Qui aime la langue et ses nuances ne pourra que se délecter de la lecture du Petit dictionnaire chinois-anglais pour amants de Xiaolu Guo, où une jeune Chinoise débarque à Londres pour un an afin d’y faire l’apprentissage d’une langue qui se rebelle souvent et la rend quelquefois perplexe.
C’est donc de cet apprentissage qu’il est question. De chaque nouveau mot qu’elle présente avec sa définition au début de chaque chapitre (d’où le mot dictionnaire dans le titre) afin de le triturer à sa manière, d’en décortiquer le sens et de se l’approprier. Mais l’anglais est une langue difficile et si loin du chinois. Notamment dans la façon de construire les phrases, si bien que Z, l’héroïne du roman qui a préféré ce diminutif à son nom imprononçable, doit se battre quotidiennement avec la langue de Shakespeare afin de la comprendre.
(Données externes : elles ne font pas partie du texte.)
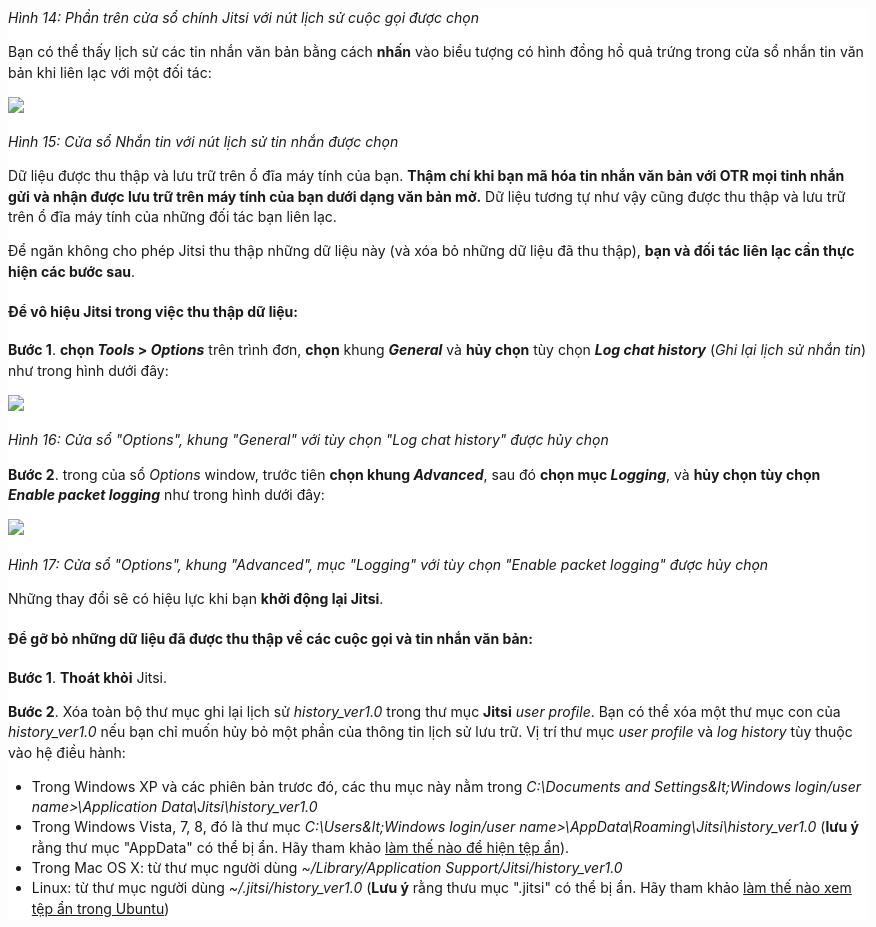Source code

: *Hình 14: Phần trên cửa sổ chính Jitsi với nút lịch sử cuộc gọi được chọn*

Bạn có thể thấy lịch sử các tin nhắn văn bản bằng cách **nhấn** vào biểu tượng có hình đồng hồ quả trứng trong cửa sổ nhắn tin văn bản khi liên lạc với một đối tác:

![](/sbox/screen/jitsi-en/21.png)

*Hình 15: Cửa sổ Nhắn tin với nút lịch sử tin nhắn được chọn*

Dữ liệu được thu thập và lưu trữ trên ổ đĩa máy tính của bạn. **Thậm chí khi bạn mã hóa tin nhắn văn bản với OTR mọi tinh nhắn gửi và nhận được lưu trữ trên máy tính của bạn dưới dạng văn bản mở.** Dữ liệu tương tự như vậy cũng được thu thập và lưu trữ trên ổ đĩa máy tính của những đối tác bạn liên lạc.

Để ngăn không cho phép Jitsi thu thập những dữ liệu này (và xóa bỏ những dữ liệu đã thu thập), **bạn và đối tác liên lạc cần thực hiện các bước sau**.

#### Để vô hiệu Jitsi trong việc thu thập dữ liệu: ####

**Bước 1**.  **chọn *Tools* > *Options*** trên trình đơn, **chọn** khung ***General*** và **hủy chọn** tùy chọn ***Log chat history*** (*Ghi lại lịch sử nhắn tin*) như trong hình dưới đây:

![](/sbox/screen/jitsi-en/22.png)

*Hình 16: Cửa sổ "Options", khung "General" với tùy chọn "Log chat history" được hủy chọn*

**Bước 2**. trong của sổ *Options* window, trước tiên **chọn khung *Advanced***, sau đó **chọn mục *Logging***, và **hủy chọn tùy chọn *Enable packet logging*** như trong hình dưới đây: 

![](/sbox/screen/jitsi-en/23.png)

*Hình 17: Cửa sổ "Options", khung "Advanced", mục "Logging" với tùy chọn "Enable packet logging" được hủy chọn*

Những thay đổi sẽ có hiệu lực khi bạn **khởi động lại Jitsi**.

#### Để gỡ bỏ những dữ liệu đã được thu thập về các cuộc gọi và tin nhắn văn bản: ####

**Bước 1**. **Thoát khỏi** Jitsi.

**Bước 2**. Xóa toàn bộ thư mục ghi lại lịch sử *history_ver1.0* trong thư mục **Jitsi** *user profile*. Bạn có thể xóa một thư mục con của *history_ver1.0* nếu bạn chỉ muốn hủy bỏ một phần của thông tin lịch sử lưu trữ. Vị trí thư mục *user profile* và *log history* tùy thuộc vào hệ điều hành:

* Trong Windows XP và các phiên bản trươc đó, các thu mục này nằm trong *C:\Documents and Settings\&lt;Windows login/user name&gt;\Application Data\Jitsi\history_ver1.0*
* Trong Windows Vista, 7, 8, đó là thư mục *C:\Users\&lt;Windows login/user name&gt;\AppData\Roaming\Jitsi\history_ver1.0* (**lưu ý** rằng thư mục "AppData" có thể bị ẩn. Hãy tham khảo [làm thế nào để hiện tệp ẩn](http://windows.microsoft.com/en-us/windows/show-hidden-files)).
* Trong Mac OS X: từ thư mục người dùng *~/Library/Application Support/Jitsi/history_ver1.0*
* Linux: từ thư mục người dùng *~/.jitsi/history_ver1.0* (**Lưu ý** rằng thưu mục ".jitsi" có thể bị ẩn. Hãy tham khảo [làm thế nào xem tệp ẩn trong Ubuntu](http://itsfoss.com/hide-folders-and-show-hidden-files-in-ubuntu-beginner-trick/))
Pour notre plus grand bonheur, puisque cela donne un roman savoureux où on a droit à des scènes comme :
Le serveur demande : « Que désirez-vous? De l’eau plate ou vaseuse?
– Hein? L’eau vaseuse? » Je suis choquée.
« D’accord, de l’eau vaseuse. » Il va chercher une bouteille d’eau.
J’ai une grande curiosité de cette eau étrangère. J’ouvre la bouteille et les bulles montent à la surface. Comment on met ces bulles dans l’eau? Sûrement, elles sont la technologie avancée. Je bois. Le goût est amer, très vaseux, pas naturel du tout, comme le poison.
Apprentissage de la langue, de l’Occident, mais aussi de l’amour. Sans pudeur, avec simplicité voire même naïveté. Où elle découvre son corps à mesure qu’il se déploie et se révèle lui aussi en mots.
Un roman dont la langue évolue à mesure que le vocabulaire de la narratrice s’enrichit de nouveaux mots et qu’elle sait de plus en plus tourner ses phrases. Un roman écrit en anglais et dont il faut relever la remarquable traduction de Karine Laléchère qui a su respecter les erreurs de style et les mots déformés afin de conserver intact l’esprit de ce roman que je conseille vivement.